▶ Textauszug

Süddeutsche Zeitung

Interview mit Elke Zehetner:"Ich bin eine verantwortungsbewusste Chefin"

Nach ihrem unglücklichen Auftritt bei der SZ-Podiumsdiskussion verteidigt Penzbergs Bürgermeisterin ihre Personalpolitik - und setzt zum Gegenangriff an.

Von Alexandra Vecchiato und Florian Zick, Penzberg

Bei der SZ-Podiumsdiskussion mit den Bürgermeisterkandidaten in Penzberg hat sich Bürgermeisterin Elke Zehetner (SPD) abfällig über einen Teil ihrer Mitarbeiter geäußert. Seitdem ist in der Stadt die Personalpolitik im Rathaus das Gesprächsthema schlechthin. Im Interview mit der SZ versucht sich Zehetner zu erklären - und zieht eine persönliche Bilanz der vergangenen sechs Regierungsjahre im Rathaus.

SZ: Frau Zehetner, Sie haben nach der SZ-Podiumsdiskussion an die gesamte Belegschaft eine Mail verschickt - und das gleich noch am vergangenen Sonntag. Hatten Sie das Gefühl, sich erklären zu müssen?

▶ Daten
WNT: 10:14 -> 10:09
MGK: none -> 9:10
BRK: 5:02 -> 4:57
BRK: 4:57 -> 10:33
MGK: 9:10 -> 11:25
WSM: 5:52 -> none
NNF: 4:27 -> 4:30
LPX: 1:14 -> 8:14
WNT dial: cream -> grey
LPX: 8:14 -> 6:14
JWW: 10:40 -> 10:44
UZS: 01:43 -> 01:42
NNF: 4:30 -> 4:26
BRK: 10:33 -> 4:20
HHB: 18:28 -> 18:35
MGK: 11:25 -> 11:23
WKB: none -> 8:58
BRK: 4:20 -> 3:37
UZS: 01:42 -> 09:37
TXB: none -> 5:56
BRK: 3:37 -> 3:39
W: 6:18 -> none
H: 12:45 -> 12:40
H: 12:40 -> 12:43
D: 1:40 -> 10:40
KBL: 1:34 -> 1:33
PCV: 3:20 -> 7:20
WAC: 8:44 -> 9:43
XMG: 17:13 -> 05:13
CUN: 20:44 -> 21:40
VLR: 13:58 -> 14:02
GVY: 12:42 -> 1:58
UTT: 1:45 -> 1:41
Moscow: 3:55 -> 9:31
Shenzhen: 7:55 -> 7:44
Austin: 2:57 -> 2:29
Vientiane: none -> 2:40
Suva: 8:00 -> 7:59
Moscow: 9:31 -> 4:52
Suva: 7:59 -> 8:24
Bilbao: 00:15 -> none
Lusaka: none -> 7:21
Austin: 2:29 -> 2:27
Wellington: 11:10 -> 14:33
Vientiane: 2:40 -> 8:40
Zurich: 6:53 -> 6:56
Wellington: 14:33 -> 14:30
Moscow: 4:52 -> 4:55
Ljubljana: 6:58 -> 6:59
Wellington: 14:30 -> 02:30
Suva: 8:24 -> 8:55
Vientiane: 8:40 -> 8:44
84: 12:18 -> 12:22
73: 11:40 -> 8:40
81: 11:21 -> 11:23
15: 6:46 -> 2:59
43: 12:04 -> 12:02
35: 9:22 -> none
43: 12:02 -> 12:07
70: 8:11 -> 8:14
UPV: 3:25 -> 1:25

▶ Aufgabe
Welcher Partei gehört Elke Zehetner laut dem Textauszug an?

▶ Lösung
Der SPD.